Two final items from 1919.  A September issue of the Texas Commercial News contained an article indicating the roads around Sugar Land in those days turned into impassable mud bogs.  The same issue also said that the new project to build a power plant and electrify the town was well underway.  The power plant referred to in the article was the structure between Oyster Creek and Main St. across from the water tower.  The building was razed last year.

Here are transcripts of the articles to save you from straining your eyes.
Got Stuck In The Mud
W. T. Eldridge, Jr. and family, accompanied by Miss Ivy Eldridge, Mr. and Mrs. Stanley Blum, Paul Richardson and Herbert Kempner of Galveston motored to Sugar Land from Galveston Sunday night. The trip was delightful till the car got stuck in the mud this side of Stafford where the party got out and went off for a team to pull them out.

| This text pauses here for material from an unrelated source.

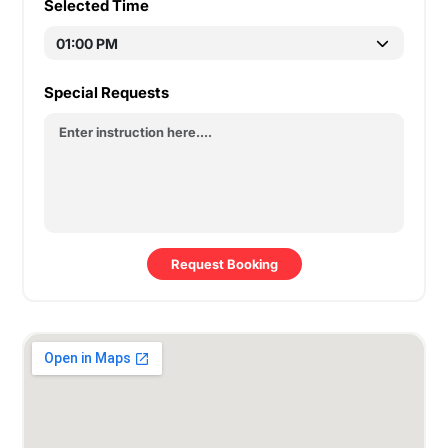
Selected Time
Special Requests
Request Booking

Town Wiring And Building On Power Plant Progresses

Work on the big power plant is progressing rapidly now. Material is being unloaded in large quantities at the site. A pile driver has been erected and the foundation will soon be going in. Big poles are being set over town and new wiring installed. The system is to be much larger in all respects than the present equipment which the town as entirely out grown.